# Question #253e2

Dec 15, 2014

${F}_{2}$:${\sigma}_{1 s}^{2} {\sigma}_{1 s}^{\ast 2} {\sigma}_{2 s}^{2} {\sigma}_{2 s}^{\ast 2} {\sigma}_{p x}^{2} {\pi}_{p y}^{2} {\pi}_{p z}^{2} {\pi}_{p y}^{\ast 2} {\pi}_{p z}^{\ast 2}$

${F}_{2}^{-}$: ${\sigma}_{1 s}^{2} {\sigma}_{1 s}^{\ast 2} {\sigma}_{2 s}^{2} {\sigma}_{2 s}^{\ast 2} {\sigma}_{p x}^{2} {\pi}_{p y}^{2} {\pi}_{p z}^{2} {\pi}_{p y}^{\ast 2} {\pi}_{p z}^{\ast 1}$

${F}_{2}^{-}$: ${\sigma}_{1 s}^{2} {\sigma}_{1 s}^{\ast 2} {\sigma}_{2 s}^{2} {\sigma}_{2 s}^{\ast 2} {\sigma}_{p x}^{2} {\pi}_{p y}^{2} {\pi}_{p z}^{2} {\pi}_{p y}^{\ast 2} {\pi}_{p z}^{\ast 2} {\sigma}_{p x}^{\ast 1}$

Since ${F}_{2}^{+}$ has the largest BO, it will have the strongest bond.F2- has the strongest bond.

#### Explanation:

Fluorine (${F}_{2}$) is a homonuclear diatomic molecule that has 18 electrons (9 from each $F$ atom) - out of which 14 are valence electrons (7 from each $F$ atom)..

Molecular Orbital Theory predicts the distribution of electrons in a molecule.

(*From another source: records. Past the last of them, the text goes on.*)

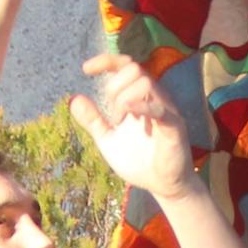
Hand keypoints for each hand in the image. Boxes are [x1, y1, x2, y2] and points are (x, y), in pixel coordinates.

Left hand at [72, 51, 201, 203]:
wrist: (162, 186)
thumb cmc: (139, 161)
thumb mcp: (108, 140)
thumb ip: (93, 120)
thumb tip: (74, 99)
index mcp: (140, 97)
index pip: (125, 65)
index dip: (106, 61)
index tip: (86, 69)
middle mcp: (155, 97)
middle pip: (133, 69)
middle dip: (114, 88)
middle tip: (112, 116)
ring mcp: (166, 109)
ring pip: (145, 82)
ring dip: (123, 99)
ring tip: (120, 122)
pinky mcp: (174, 125)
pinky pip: (158, 107)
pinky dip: (140, 106)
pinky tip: (127, 115)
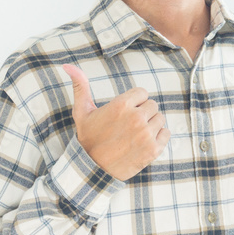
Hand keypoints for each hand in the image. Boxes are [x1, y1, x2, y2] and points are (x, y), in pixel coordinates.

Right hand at [61, 63, 169, 181]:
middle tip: (129, 125)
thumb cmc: (88, 139)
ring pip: (160, 118)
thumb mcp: (82, 112)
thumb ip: (80, 86)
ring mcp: (146, 134)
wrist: (93, 170)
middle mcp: (136, 118)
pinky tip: (144, 142)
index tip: (125, 112)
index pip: (142, 92)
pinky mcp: (153, 149)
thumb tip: (67, 64)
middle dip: (143, 112)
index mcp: (121, 105)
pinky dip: (159, 137)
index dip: (134, 101)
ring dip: (151, 124)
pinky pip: (166, 134)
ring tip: (136, 133)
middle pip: (153, 105)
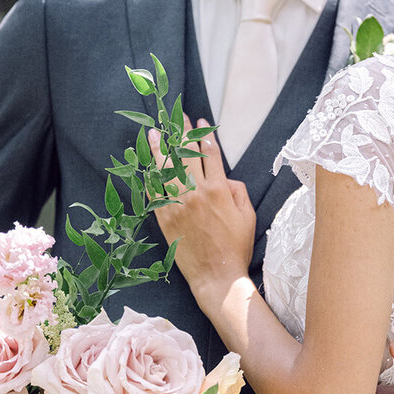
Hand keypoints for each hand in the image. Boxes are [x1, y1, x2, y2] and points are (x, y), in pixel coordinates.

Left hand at [148, 120, 255, 298]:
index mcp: (219, 189)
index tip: (200, 121)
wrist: (217, 275)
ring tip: (155, 133)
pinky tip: (145, 165)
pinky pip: (154, 193)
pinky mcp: (165, 218)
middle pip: (186, 154)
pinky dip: (149, 178)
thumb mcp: (248, 215)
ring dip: (160, 148)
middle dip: (181, 132)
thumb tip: (225, 178)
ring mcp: (178, 205)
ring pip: (165, 169)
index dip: (205, 134)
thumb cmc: (236, 246)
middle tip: (177, 118)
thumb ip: (238, 191)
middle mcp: (196, 192)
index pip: (210, 152)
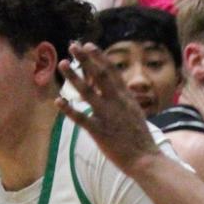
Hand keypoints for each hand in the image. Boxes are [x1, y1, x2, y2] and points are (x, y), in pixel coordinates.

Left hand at [55, 39, 157, 171]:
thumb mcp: (135, 111)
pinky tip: (58, 101)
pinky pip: (81, 118)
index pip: (112, 71)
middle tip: (73, 46)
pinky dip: (69, 110)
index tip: (89, 45)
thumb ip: (123, 99)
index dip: (100, 57)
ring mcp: (107, 116)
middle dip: (86, 59)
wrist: (145, 158)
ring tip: (63, 63)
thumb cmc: (140, 137)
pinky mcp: (99, 132)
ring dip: (74, 77)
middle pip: (99, 75)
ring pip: (88, 92)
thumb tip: (117, 88)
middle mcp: (116, 102)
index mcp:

Now, the molecular orbital (MO) diagram for ${F}_{2}$ is this:

${F}_{2}$'s complete electron configuration with respect to its bonding and antibonding orbitals is:

${F}_{2}$:${\sigma}_{1 s}^{2} {\sigma}_{1 s}^{\ast 2} {\sigma}_{2 s}^{2} {\sigma}_{2 s}^{\ast 2} {\sigma}_{p x}^{2} {\pi}_{p y}^{2} {\pi}_{p z}^{2} {\pi}_{p y}^{\ast 2} {\pi}_{p z}^{\ast 2}$

Bond order is defined as the difference between the number of bonding electrons divided by 2, and the number of antibonding electrons divided by 2; we can see that ${F}_{2}$ has 10 electrons in its bonding orbitals ( 2 in ${\sigma}_{1 s}$, 2 in ${\sigma}_{2 s}$, 2 in ${\sigma}_{p x}$, 2 in ${\pi}_{p y}$, and 2 in ${\pi}_{p z}$) and 8 electrons in its antibonding orbitals (2 in ${\sigma}_{1 s}^{\star}$, 2 in ${\sigma}_{2 s}^{\star}$, 2 in ${\pi}_{p y}^{\star}$, and 2 in ${\pi}_{p z}^{\star}$) so its bond order is

$B {O}_{{F}_{2}} = \frac{1}{2} \cdot 10 - \frac{1}{2} \cdot 8 = 1$

For ${F}_{2}^{+}$, the number of electrons is $18 - 1 = 17$, which will determine its electron configuration to be

${F}_{2}^{-}$: ${\sigma}_{1 s}^{2} {\sigma}_{1 s}^{\ast 2} {\sigma}_{2 s}^{2} {\sigma}_{2 s}^{\ast 2} {\sigma}_{p x}^{2} {\pi}_{p y}^{2} {\pi}_{p z}^{2} {\pi}_{p y}^{\ast 2} {\pi}_{p z}^{\ast 1}$

One electron is now unpaired in its ${\pi}_{p z}^{\star}$ antibonding orbital. The ${F}_{2}^{+}$ molecule will now have 3 more electrons in its bonding orbitals, which will determine the bond order to be

$B {O}_{{F}_{2}^{+}} = \frac{1}{2} \cdot 10 - \frac{1}{2} \cdot 7 = \frac{3}{2}$

For ${F}_{2}^{-}$, the number of electrons will be $18 + 1 = 19$, and its electron configuration will be

${F}_{2}^{-}$: ${\sigma}_{1 s}^{2} {\sigma}_{1 s}^{\ast 2} {\sigma}_{2 s}^{2} {\sigma}_{2 s}^{\ast 2} {\sigma}_{p x}^{2} {\pi}_{p y}^{2} {\pi}_{p z}^{2} {\pi}_{p y}^{\ast 2} {\pi}_{p z}^{\ast 2} {\sigma}_{p x}^{\ast 1}$

One electron is now unpaired in the previously-unoccupied ${\sigma}_{p x}^{\star}$ - there will now be 10 electrons in its bonding orbitals and 9 electrons in its antibonding orbitals

$B {O}_{{F}_{2}^{-}} = \frac{1}{2} \cdot 10 - \frac{1}{2} \cdot 9 = \frac{1}{2}$

Since ${F}_{2}^{+}$ has the largest BO, it will required more energy to dissociate than ${F}_{2}$ (BO = 1) and ${F}_{2}^{-}$ (BO = 0.5), therefore it will have the strongest bond.